Leah Kodner, Business Librarian from the James J. Hill Center interviews 1 Million Cup presenters each month for the Startup Showcase feature in the Pioneer Press.  Recently she connected with presenter Luke Katuin. See interview as seen in the Pioneer Press Startup Showcase on August 12, 2017.

The 2016 “eServices: Food Delivery” report by Statista Digital Market Outlook found that the food delivery market is expected to have a higher growth rate in the United States than in any other country, with a 24.6 percent increase in revenue and a 22.9 percent increase in customers expected between 2016 and 2021.

The food delivery market is hot right now. Luke Katuin felt that the growth in the industry was allowing large companies to block small, local delivery companies from the market. He created Table.delivery to unite these small delivery companies and over 9,000 restaurants under one platform, allowing users to choose from a variety of food and delivery options while getting locally managed customer service.

ENTREPRENEUR PROFILE

Name: Luke Katuin
Age: 35
City you live in:
 Eden PrairieAge: 35
City of birth: Garner, Iowa
High school attended: Garner-Hayfield High School, Garner, Iowa
Colleges attended: Waldorf College, Forest City, Iowa, and Minnesota State University Mankato

COMPANY PROFILE

Name of company: Table.delivery
Website: www.table.delivery
Business Start Date: November 2016
Number of Employees: 8
Number of Customers: 50+ delivery services, more than 9,000 restaurants, and even more hungry people

What led to this point?
I have spent over 20 years in the food industry. My company was a member of the Restaurant Marketing and Delivery Association, which is where we decided to band together and bring change to the evolving restaurant delivery industry.

What is your business?
Table.delivery is a food delivery platform. Table brings together all your favorite restaurants and the local delivery service teams that really focus on the customer. It’s a one stop shop for ordering, customer service and price comparison. You know what you are getting when you order on Table.

Where do you go for help when you need it?
Our company has over 20 partners that are industry experts. Collectively we have well over 100 years in the industry. Through our partners, we are able to craft our future with the best minds possible.

What is the origin of the business?
We started to notice a trend. Venture capital funded companies were expanding into our territories by collaborating with our local delivery companies to gain access to more restaurant menus. Once they had a sufficient amount, they would then bring in their own drivers and start using the data we provided them to squeeze out the local delivery guy. At our annual Restaurant Marketing and Delivery Association meeting we decided that we needed to adjust. These companies were not just squeezing us out but they were also misleading when it came to pricing and you could only contact them via social media. We felt that local teams could better provide the service that food deserves. Food is very intimate and thus should be treated appropriately. However, it was difficult to accomplish this with many local teams being spread about the country. Thus, we formed Table in order to unite these small local delivery teams. It gives us the ability to create one national presence to represent each other while keeping the customer service and last mile where it belongs, with teams that are actually in each market, teams that have been doing this for decades in some areas.

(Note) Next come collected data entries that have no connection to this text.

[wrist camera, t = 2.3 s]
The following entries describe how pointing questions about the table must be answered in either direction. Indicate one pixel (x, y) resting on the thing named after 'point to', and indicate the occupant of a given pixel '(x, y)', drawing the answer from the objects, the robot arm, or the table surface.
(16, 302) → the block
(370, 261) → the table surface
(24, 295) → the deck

What problems does your business solve?
We noticed that large VC-funded companies were lacking in that local customer service that we all strive for. Our goal was to create a site where all of our local delivery teams can control and utilize their strengths appropriately. A site that utilizes strong and responsive customer service when it really matters, not in a day or two via Twitter  Normally when you use those larger delivery companies, you don’t even know who the last mile is being provided by. There is a general lack of information and price discrepancies. With Table we bring together the very intimate customer service focus that is desired while being up front with our partners and our prices.

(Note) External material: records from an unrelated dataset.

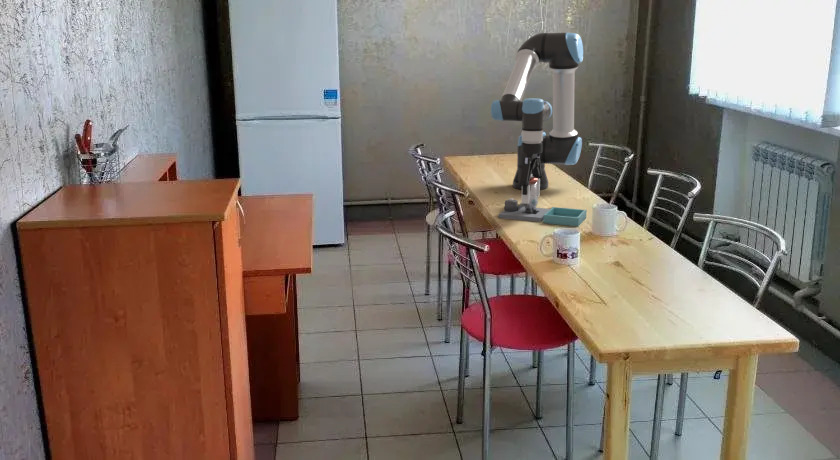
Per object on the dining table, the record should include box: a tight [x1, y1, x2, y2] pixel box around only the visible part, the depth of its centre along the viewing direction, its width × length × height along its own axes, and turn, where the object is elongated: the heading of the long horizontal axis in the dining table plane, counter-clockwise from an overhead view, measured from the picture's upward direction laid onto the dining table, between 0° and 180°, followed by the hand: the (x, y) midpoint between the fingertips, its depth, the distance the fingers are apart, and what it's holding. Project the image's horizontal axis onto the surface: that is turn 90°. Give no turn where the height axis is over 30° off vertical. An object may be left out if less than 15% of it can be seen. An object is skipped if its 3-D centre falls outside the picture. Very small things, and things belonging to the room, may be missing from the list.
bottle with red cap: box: [524, 177, 538, 214], centre depth 290 cm, size 5×5×14 cm
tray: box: [542, 206, 588, 227], centre depth 284 cm, size 13×13×3 cm
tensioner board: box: [498, 198, 551, 223], centre depth 292 cm, size 14×16×6 cm
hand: (530, 199), depth 290 cm, fingers open, 13 cm apart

Where did you pivot in your company’s journey? What big obstacle or hurdle did you have to overcome?
I think our biggest obstacle is exposure. Typically, when a service begins, they start in one central area and expand from there. We took a different route and had 40+ markets on day one. Our biggest challenge is getting the word out to everyone in all our markets without having to raise millions of dollars to do so.

What personal strengths or skill sets do you bring to the business?
I think my biggest strengths are my ability to work within a team and my refusal to give up. This has never been about one person getting rich or one company. We are the best we can be when we do things together. When you are dealing with people in multiple states, that can be difficult but I will press on, we deserve nothing less.

What are you most proud of?
We are by no means complete or have everything figured out but to get this far is amazing. When you are working with thousands of restaurants, multiple partners in multiple states, it’s a daunting task. This type of project has been attempted in the past but has always failed.  Getting this far just fuels our desire to continue our work and make this the greatest food delivery platform in history.

What obstacles must you overcome to be wildly successful?
Data will be vitally important. When going against companies that have raised hundreds of millions of dollars, we must use data to make sure we go in the right direction. Data in combination with our industry experience will help us greatly. Our greatest obstacle is getting our message and our brand out without needing to raise millions of dollars.

How are you funding your business — organically, angel or VC investments?
We are funded almost entirely organically to this point. We’re currently involved in raising $250,000. To date, we have raised about half.

What would be success for your business in the next 2-3 years?
In two to three years we should see our company expanding in our current markets. There is no reason we should not be doing exponentially more than we are at this point.

In your opinion, what does it take to be a great entrepreneur?
Perseverance is the number one thing you need. There will be many more “no’s” then there are “yesses.” This can often lead to the feeling of being alone or isolated. Every failure is a learning point and can make your successes that much sweeter.

What is your business model and how do you make money?
We are transaction-based. Every order we process at Table, we take a small portion and remit the rest to our partners.

What haven’t we asked you that we should understand about your business?
Why start a food delivery platform when there are many out there? While new technology and apps are great, the biggest thing they are missing is the managed delivery and customer service. This is what our customers recognize and what keeps them coming back.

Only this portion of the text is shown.